STATED GOAL
Reproduce every one of the entries below line for line, with no changes.

Stored entries
=-=-=

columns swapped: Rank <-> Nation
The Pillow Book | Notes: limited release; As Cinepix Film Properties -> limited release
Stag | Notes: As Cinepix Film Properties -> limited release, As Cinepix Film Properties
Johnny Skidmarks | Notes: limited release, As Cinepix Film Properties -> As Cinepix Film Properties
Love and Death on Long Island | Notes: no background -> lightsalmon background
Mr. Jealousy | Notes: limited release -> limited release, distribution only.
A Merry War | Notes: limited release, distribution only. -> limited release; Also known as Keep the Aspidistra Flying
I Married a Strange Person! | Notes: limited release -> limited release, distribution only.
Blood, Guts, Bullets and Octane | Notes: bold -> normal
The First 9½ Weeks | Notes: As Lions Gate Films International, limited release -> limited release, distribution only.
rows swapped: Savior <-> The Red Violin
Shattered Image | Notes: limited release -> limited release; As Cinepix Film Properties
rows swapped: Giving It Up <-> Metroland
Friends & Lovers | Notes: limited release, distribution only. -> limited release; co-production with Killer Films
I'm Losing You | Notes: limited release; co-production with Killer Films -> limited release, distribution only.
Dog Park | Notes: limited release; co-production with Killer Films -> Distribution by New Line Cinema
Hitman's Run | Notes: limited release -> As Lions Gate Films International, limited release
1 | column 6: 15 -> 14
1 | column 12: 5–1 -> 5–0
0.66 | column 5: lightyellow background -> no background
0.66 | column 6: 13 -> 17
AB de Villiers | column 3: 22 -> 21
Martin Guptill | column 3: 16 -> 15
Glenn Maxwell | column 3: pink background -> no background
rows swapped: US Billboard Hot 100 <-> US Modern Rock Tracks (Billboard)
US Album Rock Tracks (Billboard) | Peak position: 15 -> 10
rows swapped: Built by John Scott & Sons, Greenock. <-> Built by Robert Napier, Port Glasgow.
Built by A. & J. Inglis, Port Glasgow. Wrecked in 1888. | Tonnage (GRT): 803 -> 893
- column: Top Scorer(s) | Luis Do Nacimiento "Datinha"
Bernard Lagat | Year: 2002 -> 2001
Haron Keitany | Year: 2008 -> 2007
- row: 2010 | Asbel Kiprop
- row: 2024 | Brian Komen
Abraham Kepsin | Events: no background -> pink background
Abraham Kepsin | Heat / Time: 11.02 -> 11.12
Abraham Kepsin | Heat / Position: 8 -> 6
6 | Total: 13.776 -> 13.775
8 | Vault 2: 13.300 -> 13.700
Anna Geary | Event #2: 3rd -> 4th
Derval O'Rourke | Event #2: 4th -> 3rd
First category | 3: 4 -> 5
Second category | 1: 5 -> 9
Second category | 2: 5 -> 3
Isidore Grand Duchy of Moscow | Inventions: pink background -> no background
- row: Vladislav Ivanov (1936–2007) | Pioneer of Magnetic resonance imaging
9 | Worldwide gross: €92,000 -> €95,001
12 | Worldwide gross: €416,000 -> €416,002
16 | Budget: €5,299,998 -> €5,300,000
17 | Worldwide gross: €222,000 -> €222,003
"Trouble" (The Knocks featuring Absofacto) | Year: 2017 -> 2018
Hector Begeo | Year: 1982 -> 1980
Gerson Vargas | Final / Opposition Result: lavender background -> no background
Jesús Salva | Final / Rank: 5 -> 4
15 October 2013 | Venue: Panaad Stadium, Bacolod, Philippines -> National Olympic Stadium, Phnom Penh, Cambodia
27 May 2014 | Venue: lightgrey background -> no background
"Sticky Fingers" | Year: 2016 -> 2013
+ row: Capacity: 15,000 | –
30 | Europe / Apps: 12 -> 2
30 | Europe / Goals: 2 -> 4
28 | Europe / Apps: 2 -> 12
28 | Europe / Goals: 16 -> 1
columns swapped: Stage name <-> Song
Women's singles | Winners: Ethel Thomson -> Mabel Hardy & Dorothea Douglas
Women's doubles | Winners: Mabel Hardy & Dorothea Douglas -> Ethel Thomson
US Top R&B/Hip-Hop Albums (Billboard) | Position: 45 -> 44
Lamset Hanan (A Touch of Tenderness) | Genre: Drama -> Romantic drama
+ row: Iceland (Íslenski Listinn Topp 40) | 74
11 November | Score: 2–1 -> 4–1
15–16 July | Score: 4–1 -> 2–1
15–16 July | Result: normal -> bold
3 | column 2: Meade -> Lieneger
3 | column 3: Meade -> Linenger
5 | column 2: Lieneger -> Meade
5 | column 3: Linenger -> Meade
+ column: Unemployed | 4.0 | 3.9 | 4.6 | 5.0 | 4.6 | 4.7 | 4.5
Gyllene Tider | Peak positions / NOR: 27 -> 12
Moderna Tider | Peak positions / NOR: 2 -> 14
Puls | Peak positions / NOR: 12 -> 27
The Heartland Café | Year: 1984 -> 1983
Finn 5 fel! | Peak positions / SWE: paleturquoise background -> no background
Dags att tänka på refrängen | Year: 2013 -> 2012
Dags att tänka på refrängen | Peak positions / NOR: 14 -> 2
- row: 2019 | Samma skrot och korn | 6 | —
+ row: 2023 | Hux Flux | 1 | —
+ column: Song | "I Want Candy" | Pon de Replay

=-=-=

RIGHT ANSWER
columns swapped: Rank <-> Nation
The Pillow Book | Notes: limited release; As Cinepix Film Properties -> limited release
Stag | Notes: As Cinepix Film Properties -> limited release, As Cinepix Film Properties
Johnny Skidmarks | Notes: limited release, As Cinepix Film Properties -> As Cinepix Film Properties
Love and Death on Long Island | Notes: no background -> lightsalmon background
Mr. Jealousy | Notes: limited release -> limited release, distribution only.
A Merry War | Notes: limited release, distribution only. -> limited release; Also known as Keep the Aspidistra Flying
I Married a Strange Person! | Notes: limited release -> limited release, distribution only.
Blood, Guts, Bullets and Octane | Notes: bold -> normal
The First 9½ Weeks | Notes: As Lions Gate Films International, limited release -> limited release, distribution only.
rows swapped: Savior <-> The Red Violin
Shattered Image | Notes: limited release -> limited release; As Cinepix Film Properties
rows swapped: Giving It Up <-> Metroland
Friends & Lovers | Notes: limited release, distribution only. -> limited release; co-production with Killer Films
I'm Losing You | Notes: limited release; co-production with Killer Films -> limited release, distribution only.
Dog Park | Notes: limited release; co-production with Killer Films -> Distribution by New Line Cinema
Hitman's Run | Notes: limited release -> As Lions Gate Films International, limited release
1 | column 6: 15 -> 14
1 | column 12: 5–1 -> 5–0
0.66 | column 5: lightyellow background -> no background
0.66 | column 6: 13 -> 17
AB de Villiers | column 3: 22 -> 21
Martin Guptill | column 3: 16 -> 15
Glenn Maxwell | column 3: pink background -> no background
rows swapped: US Billboard Hot 100 <-> US Modern Rock Tracks (Billboard)
US Album Rock Tracks (Billboard) | Peak position: 15 -> 10
rows swapped: Built by John Scott & Sons, Greenock. <-> Built by Robert Napier, Port Glasgow.
Built by A. & J. Inglis, Port Glasgow. Wrecked in 1888. | Tonnage (GRT): 803 -> 893
- column: Top Scorer(s) | Luis Do Nacimiento "Datinha"
Bernard Lagat | Year: 2002 -> 2001
Haron Keitany | Year: 2008 -> 2007
- row: 2010 | Asbel Kiprop
- row: 2024 | Brian Komen
Abraham Kepsin | Events: no background -> pink background
Abraham Kepsin | Heat / Time: 11.02 -> 11.12
Abraham Kepsin | Heat / Position: 8 -> 6
6 | Total: 13.776 -> 13.775
8 | Vault 2: 13.300 -> 13.700
Anna Geary | Event #2: 3rd -> 4th
Derval O'Rourke | Event #2: 4th -> 3rd
First category | 3: 4 -> 5
Second category | 1: 5 -> 9
Second category | 2: 5 -> 3
Isidore Grand Duchy of Moscow | Inventions: pink background -> no background
- row: Vladislav Ivanov (1936–2007) | Pioneer of Magnetic resonance imaging
9 | Worldwide gross: €92,000 -> €95,001
12 | Worldwide gross: €416,000 -> €416,002
16 | Budget: €5,299,998 -> €5,300,000
17 | Worldwide gross: €222,000 -> €222,003
"Trouble" (The Knocks featuring Absofacto) | Year: 2017 -> 2018
Hector Begeo | Year: 1982 -> 1980
Gerson Vargas | Final / Opposition Result: lavender background -> no background
Jesús Salva | Final / Rank: 5 -> 4
15 October 2013 | Venue: Panaad Stadium, Bacolod, Philippines -> National Olympic Stadium, Phnom Penh, Cambodia
27 May 2014 | Venue: lightgrey background -> no background
"Sticky Fingers" | Year: 2016 -> 2013
+ row: Capacity: 15,000 | –
30 | Europe / Apps: 12 -> 2
30 | Europe / Goals: 2 -> 4
28 | Europe / Apps: 2 -> 12
28 | Europe / Goals: 16 -> 1
columns swapped: Stage name <-> Song
Women's singles | Winners: Ethel Thomson -> Mabel Hardy & Dorothea Douglas
Women's doubles | Winners: Mabel Hardy & Dorothea Douglas -> Ethel Thomson
US Top R&B/Hip-Hop Albums (Billboard) | Position: 45 -> 44
Lamset Hanan (A Touch of Tenderness) | Genre: Drama -> Romantic drama
+ row: Iceland (Íslenski Listinn Topp 40) | 74
11 November | Score: 2–1 -> 4–1
15–16 July | Score: 4–1 -> 2–1
15–16 July | Result: normal -> bold
3 | column 2: Meade -> Lieneger
3 | column 3: Meade -> Linenger
5 | column 2: Lieneger -> Meade
5 | column 3: Linenger -> Meade
+ column: Unemployed | 4.0 | 3.9 | 4.6 | 5.0 | 4.6 | 4.7 | 4.5
Gyllene Tider | Peak positions / NOR: 27 -> 12
Moderna Tider | Peak positions / NOR: 2 -> 14
Puls | Peak positions / NOR: 12 -> 27
The Heartland Café | Year: 1984 -> 1983
Finn 5 fel! | Peak positions / SWE: paleturquoise background -> no background
Dags att tänka på refrängen | Year: 2013 -> 2012
Dags att tänka på refrängen | Peak positions / NOR: 14 -> 2
- row: 2019 | Samma skrot och korn | 6 | —
+ row: 2023 | Hux Flux | 1 | —
+ column: Song | "I Want Candy" | Pon de Replay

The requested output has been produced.